Job> Show, from the records below, all lines that contain the word "pixels".

:: Extracted data ::

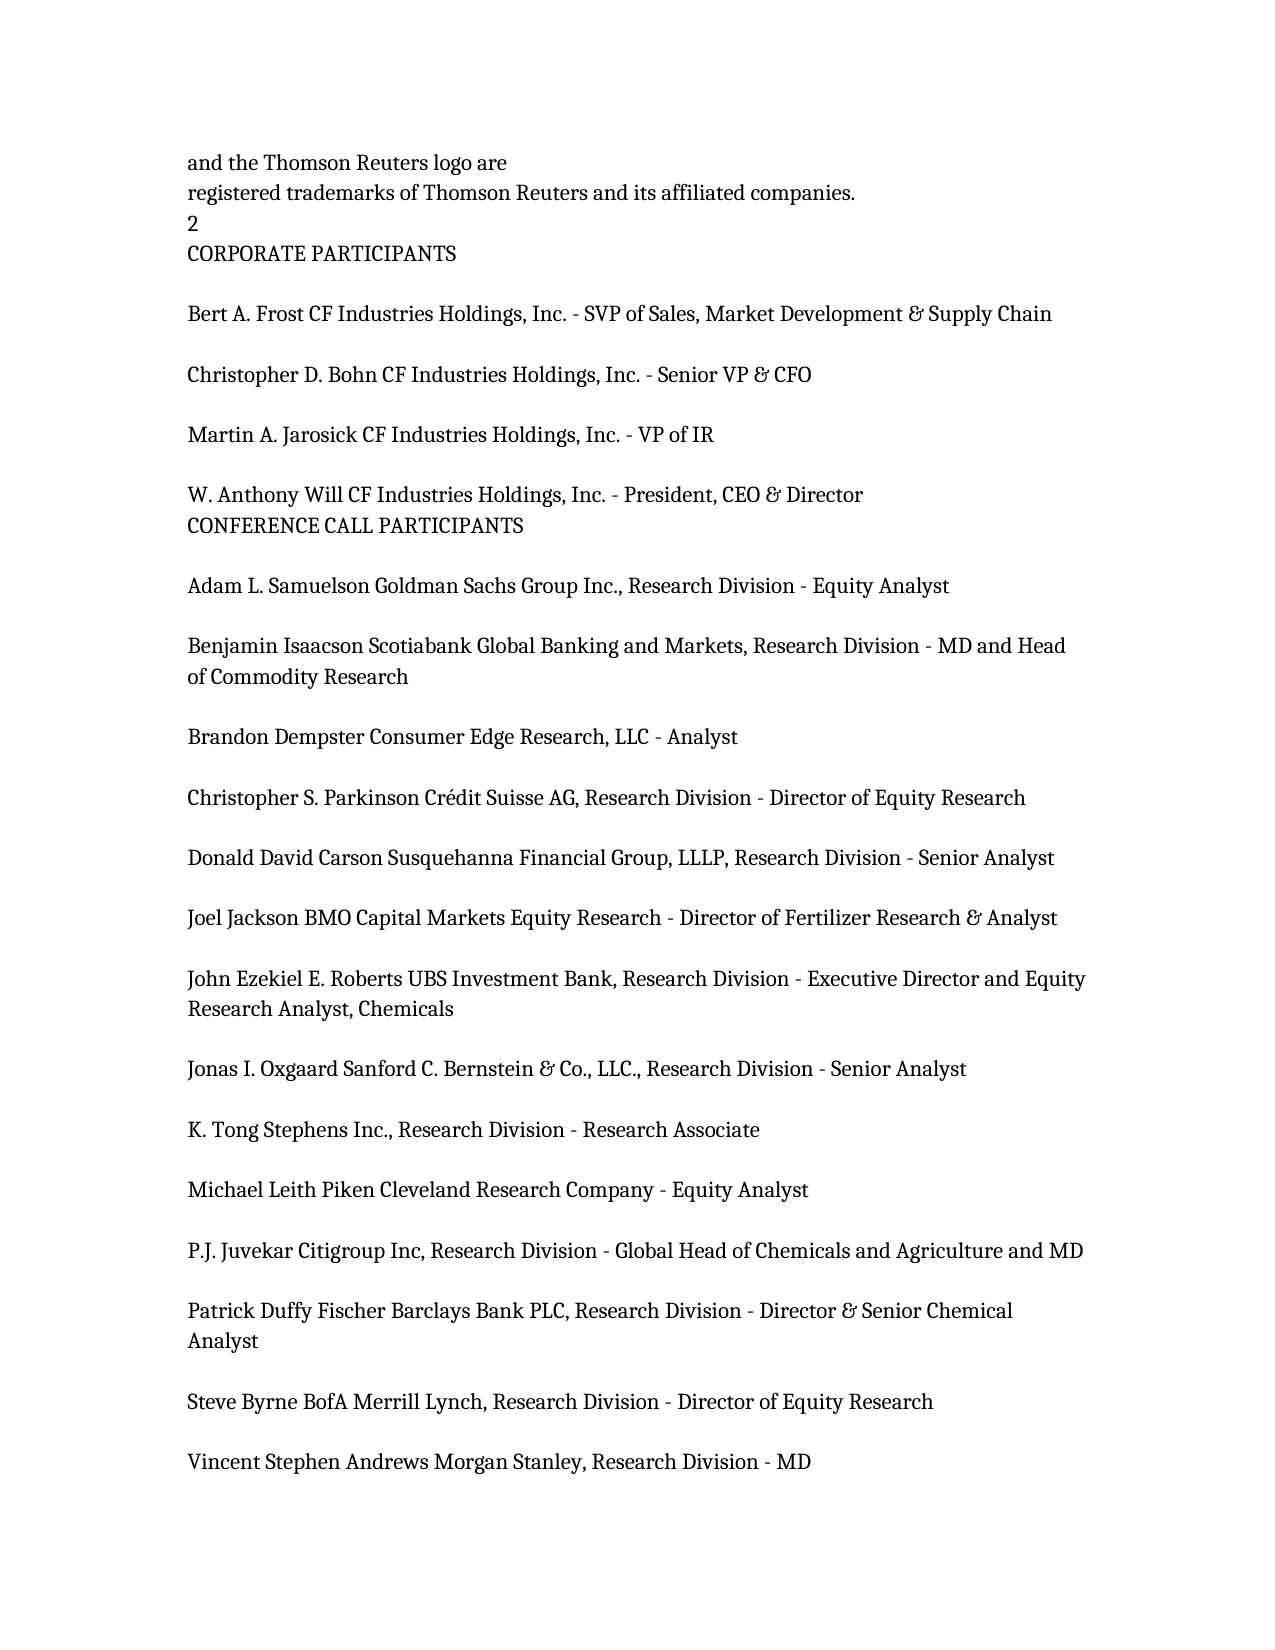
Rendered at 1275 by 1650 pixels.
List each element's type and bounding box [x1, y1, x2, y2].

text [187, 150, 1087, 1475]
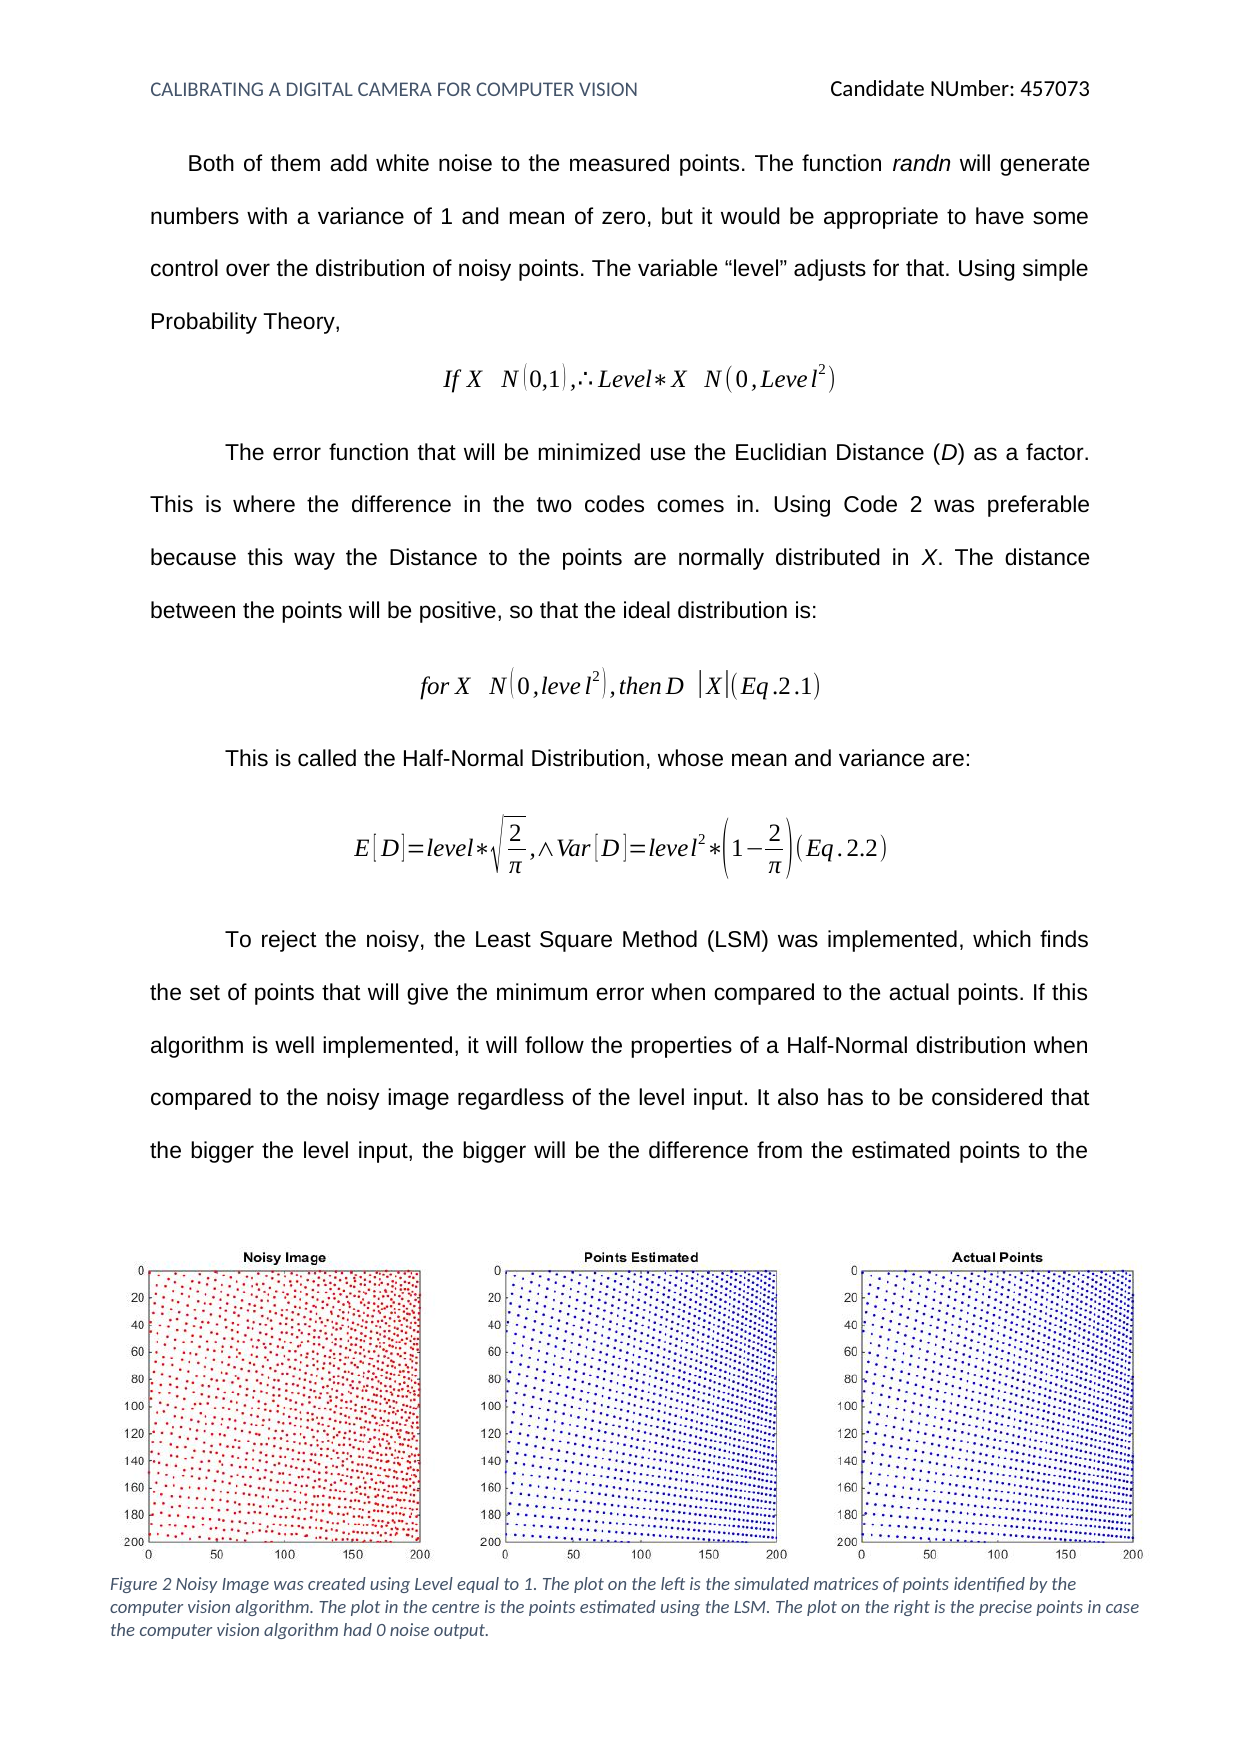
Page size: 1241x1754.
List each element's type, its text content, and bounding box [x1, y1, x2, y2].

list Both of them add white noise to the measured points. The function randn will generate numbers with a variance of 1 and mean of zero, but it would be appropriate to have some control over the distribution of noisy points. The variable “level” adjusts for that. Using simple Probability Theory, [150, 150, 1090, 334]
text This is called the Half-Normal Distribution, whose mean and variance are: [150, 745, 1090, 772]
text To reject the noisy, the Least Square Method (LSM) was implemented, which finds the set of points that will give the minimum error when compared to the actual points. If this algorithm is well implemented, it will follow the properties of a Half-Normal distribution when compared to the noisy image regardless of the level input. It also has to be considered that the bigger the level input, the bigger will be the difference from the estimated points to the actual points. Figure 2 shows the three matrices of points that will be used in the analysis of the algorithm. [150, 926, 1090, 1163]
picture [119, 1247, 1154, 1567]
text The error function that will be minimized use the Euclidian Distance (D) as a factor. This is where the difference in the two codes comes in. Using Code 2 was preferable because this way the Distance to the points are normally distributed in X. The distance between the points will be positive, so that the ideal distribution is: [150, 438, 1090, 623]
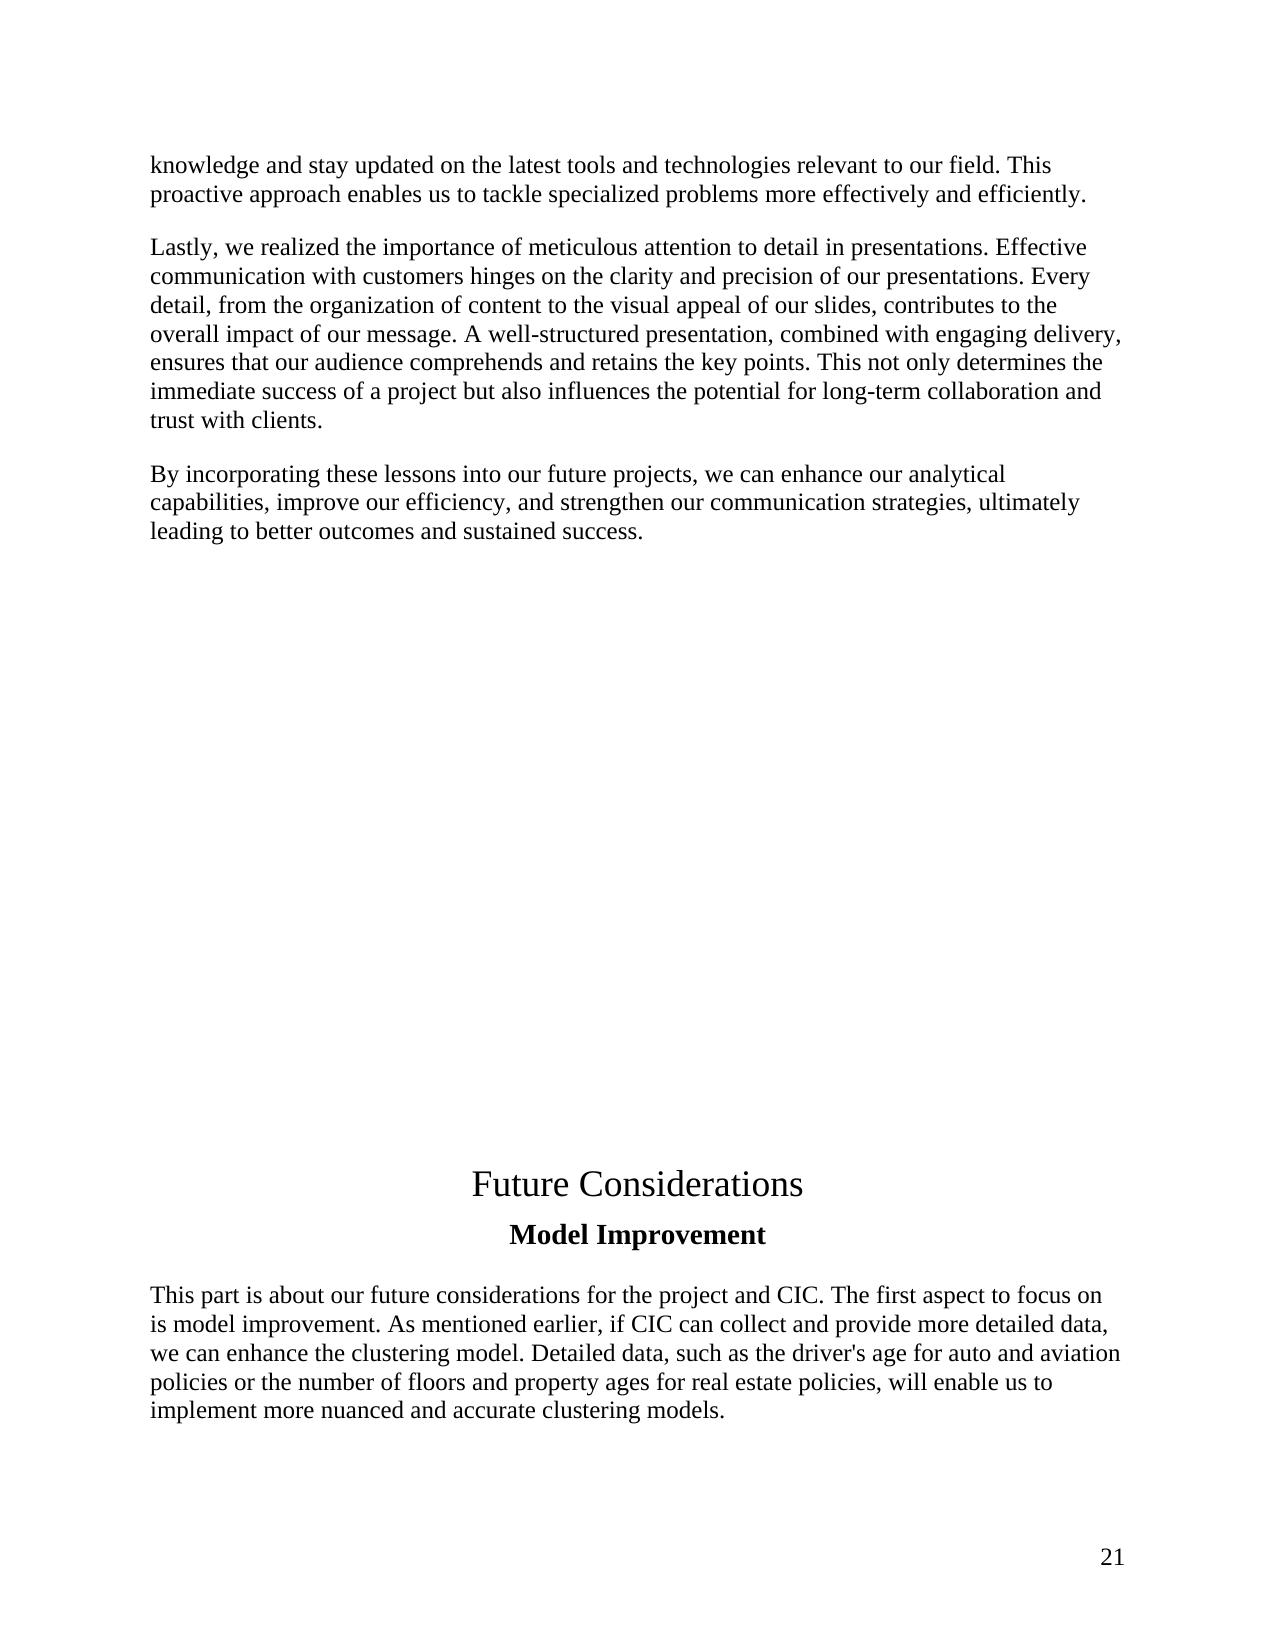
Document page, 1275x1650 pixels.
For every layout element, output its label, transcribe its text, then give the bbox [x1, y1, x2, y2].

text Lastly, we realized the importance of meticulous attention to detail in presentations. Effective communication with customers hinges on the clarity and precision of our presentations. Every detail, from the organization of content to the visual appeal of our slides, contributes to the overall impact of our message. A well-structured presentation, combined with engaging delivery, ensures that our audience comprehends and retains the key points. This not only determines the immediate success of a project but also influences the potential for long-term collaboration and trust with clients. [150, 232, 1125, 434]
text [150, 150, 1125, 207]
text This part is about our future considerations for the project and CIC. The first aspect to focus on is model improvement. As mentioned earlier, if CIC can collect and provide more detailed data, we can enhance the clustering model. Detailed data, such as the driver's age for auto and aviation policies or the number of floors and property ages for real estate policies, will enable us to implement more nuanced and accurate clustering models. [150, 1281, 1125, 1424]
text By incorporating these lessons into our future projects, we can enhance our analytical capabilities, improve our efficiency, and strengthen our communication strategies, ultimately leading to better outcomes and sustained success. [150, 459, 1125, 545]
subtitle Model Improvement [150, 1217, 1125, 1251]
subtitle Future Considerations [150, 1161, 1125, 1204]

:::

Your response>
Rendered at 1275 by 1650 pixels.
Document page, 1275x1650 pixels.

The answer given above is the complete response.